Exact transcription of the data below is required, without the images.

- Material supplied
+++

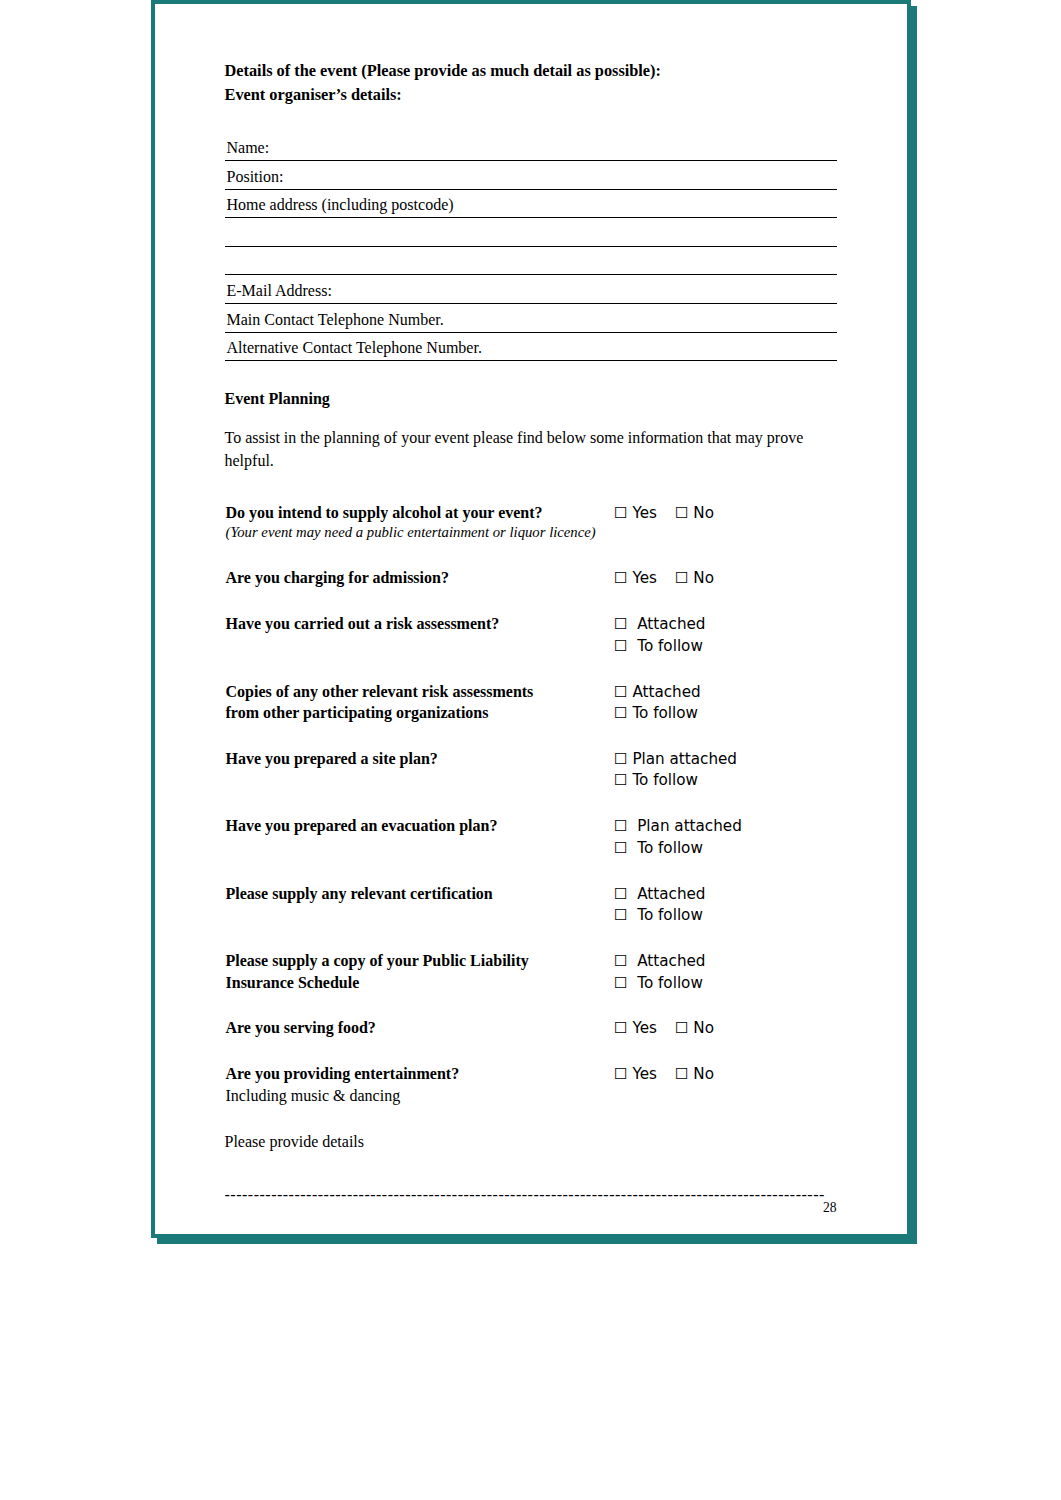Details of the event (Please provide as much detail as possible):
Event organiser’s details:
| Name: |
| Position: |
| Home address (including postcode) |
| E-Mail Address: |
| Main Contact Telephone Number. |
| Alternative Contact Telephone Number. |
Event Planning
To assist in the planning of your event please find below some information that may prove helpful.
| Do you intend to supply alcohol at your event? (Your event may need a public entertainment or liquor licence) | ☐ Yes ☐ No |
| Are you charging for admission? | ☐ Yes ☐ No |
| Have you carried out a risk assessment? | ☐ Attached ☐ To follow |
| Copies of any other relevant risk assessments from other participating organizations | ☐ Attached ☐ To follow |
| Have you prepared a site plan? | ☐ Plan attached ☐ To follow |
| Have you prepared an evacuation plan? | ☐ Plan attached ☐ To follow |
| Please supply any relevant certification | ☐ Attached ☐ To follow |
| Please supply a copy of your Public Liability Insurance Schedule | ☐ Attached ☐ To follow |
| Are you serving food? | ☐ Yes ☐ No |
| Are you providing entertainment? Including music & dancing | ☐ Yes ☐ No |
Please provide details
-------------------------------------------------------------------------------------------------------
28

+++

- Answer box
Details of the event (Please provide as much detail as possible):
Event organiser’s details:
| Name: |
| Position: |
| Home address (including postcode) |
| E-Mail Address: |
| Main Contact Telephone Number. |
| Alternative Contact Telephone Number. |
Event Planning
To assist in the planning of your event please find below some information that may prove helpful.
| Do you intend to supply alcohol at your event? (Your event may need a public entertainment or liquor licence) | ☐ Yes ☐ No |
| Are you charging for admission? | ☐ Yes ☐ No |
| Have you carried out a risk assessment? | ☐ Attached ☐ To follow |
| Copies of any other relevant risk assessments from other participating organizations | ☐ Attached ☐ To follow |
| Have you prepared a site plan? | ☐ Plan attached ☐ To follow |
| Have you prepared an evacuation plan? | ☐ Plan attached ☐ To follow |
| Please supply any relevant certification | ☐ Attached ☐ To follow |
| Please supply a copy of your Public Liability Insurance Schedule | ☐ Attached ☐ To follow |
| Are you serving food? | ☐ Yes ☐ No |
| Are you providing entertainment? Including music & dancing | ☐ Yes ☐ No |
Please provide details
-------------------------------------------------------------------------------------------------------
28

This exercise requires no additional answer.